[Opening Records supplied section]

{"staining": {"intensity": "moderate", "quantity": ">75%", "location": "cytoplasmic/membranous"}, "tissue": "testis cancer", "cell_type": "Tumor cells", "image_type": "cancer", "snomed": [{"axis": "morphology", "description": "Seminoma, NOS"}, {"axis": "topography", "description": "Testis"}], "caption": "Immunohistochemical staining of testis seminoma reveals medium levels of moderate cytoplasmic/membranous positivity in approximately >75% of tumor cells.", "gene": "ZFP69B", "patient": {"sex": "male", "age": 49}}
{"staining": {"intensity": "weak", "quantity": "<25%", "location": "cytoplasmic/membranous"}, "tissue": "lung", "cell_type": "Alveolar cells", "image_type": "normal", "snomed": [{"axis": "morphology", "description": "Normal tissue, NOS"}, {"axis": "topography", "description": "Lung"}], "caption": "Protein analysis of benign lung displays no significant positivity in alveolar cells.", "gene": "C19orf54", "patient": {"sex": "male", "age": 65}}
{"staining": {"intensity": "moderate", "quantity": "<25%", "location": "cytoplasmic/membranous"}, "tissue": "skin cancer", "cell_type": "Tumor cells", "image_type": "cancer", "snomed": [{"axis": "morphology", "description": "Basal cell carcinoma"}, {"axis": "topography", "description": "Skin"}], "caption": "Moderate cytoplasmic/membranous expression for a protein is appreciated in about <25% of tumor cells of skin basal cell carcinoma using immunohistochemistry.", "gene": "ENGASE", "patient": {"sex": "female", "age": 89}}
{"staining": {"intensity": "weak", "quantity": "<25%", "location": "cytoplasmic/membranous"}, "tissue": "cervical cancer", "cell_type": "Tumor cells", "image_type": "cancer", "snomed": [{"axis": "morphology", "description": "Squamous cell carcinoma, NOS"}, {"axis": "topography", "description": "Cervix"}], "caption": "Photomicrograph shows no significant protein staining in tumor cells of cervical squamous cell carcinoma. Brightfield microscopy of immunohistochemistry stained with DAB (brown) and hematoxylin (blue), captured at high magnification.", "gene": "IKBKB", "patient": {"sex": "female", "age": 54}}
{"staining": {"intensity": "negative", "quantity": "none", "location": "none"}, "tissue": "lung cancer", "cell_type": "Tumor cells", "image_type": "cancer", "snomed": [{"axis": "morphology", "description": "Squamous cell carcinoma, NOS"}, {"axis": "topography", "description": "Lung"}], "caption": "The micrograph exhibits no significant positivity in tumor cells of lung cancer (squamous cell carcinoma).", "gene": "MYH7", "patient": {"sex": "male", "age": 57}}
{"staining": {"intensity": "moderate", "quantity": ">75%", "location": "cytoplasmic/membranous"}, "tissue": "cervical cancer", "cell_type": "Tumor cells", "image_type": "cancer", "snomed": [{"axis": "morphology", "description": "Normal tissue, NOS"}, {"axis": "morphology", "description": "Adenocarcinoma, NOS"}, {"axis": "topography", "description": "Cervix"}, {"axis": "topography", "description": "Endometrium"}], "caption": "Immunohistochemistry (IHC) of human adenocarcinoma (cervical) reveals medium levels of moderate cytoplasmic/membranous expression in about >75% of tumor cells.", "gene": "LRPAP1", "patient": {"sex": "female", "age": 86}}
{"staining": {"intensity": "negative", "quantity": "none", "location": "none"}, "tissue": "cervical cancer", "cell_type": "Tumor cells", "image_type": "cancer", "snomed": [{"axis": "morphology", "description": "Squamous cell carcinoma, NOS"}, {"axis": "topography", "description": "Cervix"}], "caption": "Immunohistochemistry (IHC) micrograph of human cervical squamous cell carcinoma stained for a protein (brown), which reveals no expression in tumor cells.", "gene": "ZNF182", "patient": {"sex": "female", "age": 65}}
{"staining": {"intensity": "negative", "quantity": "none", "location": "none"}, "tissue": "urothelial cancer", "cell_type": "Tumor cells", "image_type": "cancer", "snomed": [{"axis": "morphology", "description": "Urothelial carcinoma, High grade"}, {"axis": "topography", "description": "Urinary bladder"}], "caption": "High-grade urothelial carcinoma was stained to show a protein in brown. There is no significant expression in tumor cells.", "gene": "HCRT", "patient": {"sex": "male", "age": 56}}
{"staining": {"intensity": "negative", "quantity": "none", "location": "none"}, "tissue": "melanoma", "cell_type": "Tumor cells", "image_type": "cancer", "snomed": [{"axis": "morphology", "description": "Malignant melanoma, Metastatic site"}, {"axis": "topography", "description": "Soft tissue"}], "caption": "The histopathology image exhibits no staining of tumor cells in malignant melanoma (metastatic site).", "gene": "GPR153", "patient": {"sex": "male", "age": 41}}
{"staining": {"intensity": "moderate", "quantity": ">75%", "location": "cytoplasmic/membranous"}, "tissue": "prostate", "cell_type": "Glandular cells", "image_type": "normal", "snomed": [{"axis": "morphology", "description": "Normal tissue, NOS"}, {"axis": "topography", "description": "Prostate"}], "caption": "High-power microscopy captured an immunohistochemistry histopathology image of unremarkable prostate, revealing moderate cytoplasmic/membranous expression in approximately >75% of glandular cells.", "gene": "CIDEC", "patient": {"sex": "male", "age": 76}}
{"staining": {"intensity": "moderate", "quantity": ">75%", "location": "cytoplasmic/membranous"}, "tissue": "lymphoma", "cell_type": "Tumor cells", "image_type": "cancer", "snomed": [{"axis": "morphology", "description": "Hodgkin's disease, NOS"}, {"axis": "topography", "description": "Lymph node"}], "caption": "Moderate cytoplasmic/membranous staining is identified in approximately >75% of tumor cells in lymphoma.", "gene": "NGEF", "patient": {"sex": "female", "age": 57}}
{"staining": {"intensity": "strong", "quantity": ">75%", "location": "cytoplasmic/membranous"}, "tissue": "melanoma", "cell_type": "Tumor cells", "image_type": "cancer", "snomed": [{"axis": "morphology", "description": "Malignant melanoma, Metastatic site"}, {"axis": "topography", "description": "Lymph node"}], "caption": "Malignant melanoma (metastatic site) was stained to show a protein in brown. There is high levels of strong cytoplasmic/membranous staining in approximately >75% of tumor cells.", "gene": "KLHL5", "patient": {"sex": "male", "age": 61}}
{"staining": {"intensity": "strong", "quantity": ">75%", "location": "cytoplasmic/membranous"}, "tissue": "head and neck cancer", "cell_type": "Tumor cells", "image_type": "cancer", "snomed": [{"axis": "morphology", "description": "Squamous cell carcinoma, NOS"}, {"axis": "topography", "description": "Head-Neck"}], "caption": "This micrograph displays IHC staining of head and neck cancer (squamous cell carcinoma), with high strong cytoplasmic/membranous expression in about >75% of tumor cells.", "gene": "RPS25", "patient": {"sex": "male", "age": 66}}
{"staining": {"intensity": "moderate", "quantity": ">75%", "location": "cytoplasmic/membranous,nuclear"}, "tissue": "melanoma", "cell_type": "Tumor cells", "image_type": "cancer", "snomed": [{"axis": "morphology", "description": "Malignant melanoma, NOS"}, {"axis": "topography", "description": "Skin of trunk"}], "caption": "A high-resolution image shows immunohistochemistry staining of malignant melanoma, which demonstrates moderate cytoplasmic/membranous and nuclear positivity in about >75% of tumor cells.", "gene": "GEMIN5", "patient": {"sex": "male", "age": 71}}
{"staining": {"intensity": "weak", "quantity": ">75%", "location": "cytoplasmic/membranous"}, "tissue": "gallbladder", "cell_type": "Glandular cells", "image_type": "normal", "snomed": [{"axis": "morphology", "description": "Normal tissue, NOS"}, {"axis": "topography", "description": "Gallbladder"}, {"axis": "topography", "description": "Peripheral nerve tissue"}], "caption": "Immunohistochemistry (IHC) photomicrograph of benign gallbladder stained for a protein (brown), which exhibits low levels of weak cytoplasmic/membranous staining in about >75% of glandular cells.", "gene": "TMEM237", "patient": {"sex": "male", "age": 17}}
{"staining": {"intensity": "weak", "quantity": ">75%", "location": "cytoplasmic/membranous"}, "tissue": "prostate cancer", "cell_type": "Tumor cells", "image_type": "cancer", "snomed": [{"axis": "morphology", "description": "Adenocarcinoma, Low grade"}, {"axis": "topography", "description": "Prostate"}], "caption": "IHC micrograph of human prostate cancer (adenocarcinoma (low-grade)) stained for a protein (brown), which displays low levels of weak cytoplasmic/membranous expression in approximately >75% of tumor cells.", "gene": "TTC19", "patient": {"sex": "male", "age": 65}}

[Closing Records supplied section]

## What you are asked to do
Using the data above, extract exactly the lines from the one that holds "(IHC) micrograph of" to the one that holds "microscopy captured an", both ends included, and no others.

## Problem solution
{"staining": {"intensity": "negative", "quantity": "none", "location": "none"}, "tissue": "cervical cancer", "cell_type": "Tumor cells", "image_type": "cancer", "snomed": [{"axis": "morphology", "description": "Squamous cell carcinoma, NOS"}, {"axis": "topography", "description": "Cervix"}], "caption": "Immunohistochemistry (IHC) micrograph of human cervical squamous cell carcinoma stained for a protein (brown), which reveals no expression in tumor cells.", "gene": "ZNF182", "patient": {"sex": "female", "age": 65}}
{"staining": {"intensity": "negative", "quantity": "none", "location": "none"}, "tissue": "urothelial cancer", "cell_type": "Tumor cells", "image_type": "cancer", "snomed": [{"axis": "morphology", "description": "Urothelial carcinoma, High grade"}, {"axis": "topography", "description": "Urinary bladder"}], "caption": "High-grade urothelial carcinoma was stained to show a protein in brown. There is no significant expression in tumor cells.", "gene": "HCRT", "patient": {"sex": "male", "age": 56}}
{"staining": {"intensity": "negative", "quantity": "none", "location": "none"}, "tissue": "melanoma", "cell_type": "Tumor cells", "image_type": "cancer", "snomed": [{"axis": "morphology", "description": "Malignant melanoma, Metastatic site"}, {"axis": "topography", "description": "Soft tissue"}], "caption": "The histopathology image exhibits no staining of tumor cells in malignant melanoma (metastatic site).", "gene": "GPR153", "patient": {"sex": "male", "age": 41}}
{"staining": {"intensity": "moderate", "quantity": ">75%", "location": "cytoplasmic/membranous"}, "tissue": "prostate", "cell_type": "Glandular cells", "image_type": "normal", "snomed": [{"axis": "morphology", "description": "Normal tissue, NOS"}, {"axis": "topography", "description": "Prostate"}], "caption": "High-power microscopy captured an immunohistochemistry histopathology image of unremarkable prostate, revealing moderate cytoplasmic/membranous expression in approximately >75% of glandular cells.", "gene": "CIDEC", "patient": {"sex": "male", "age": 76}}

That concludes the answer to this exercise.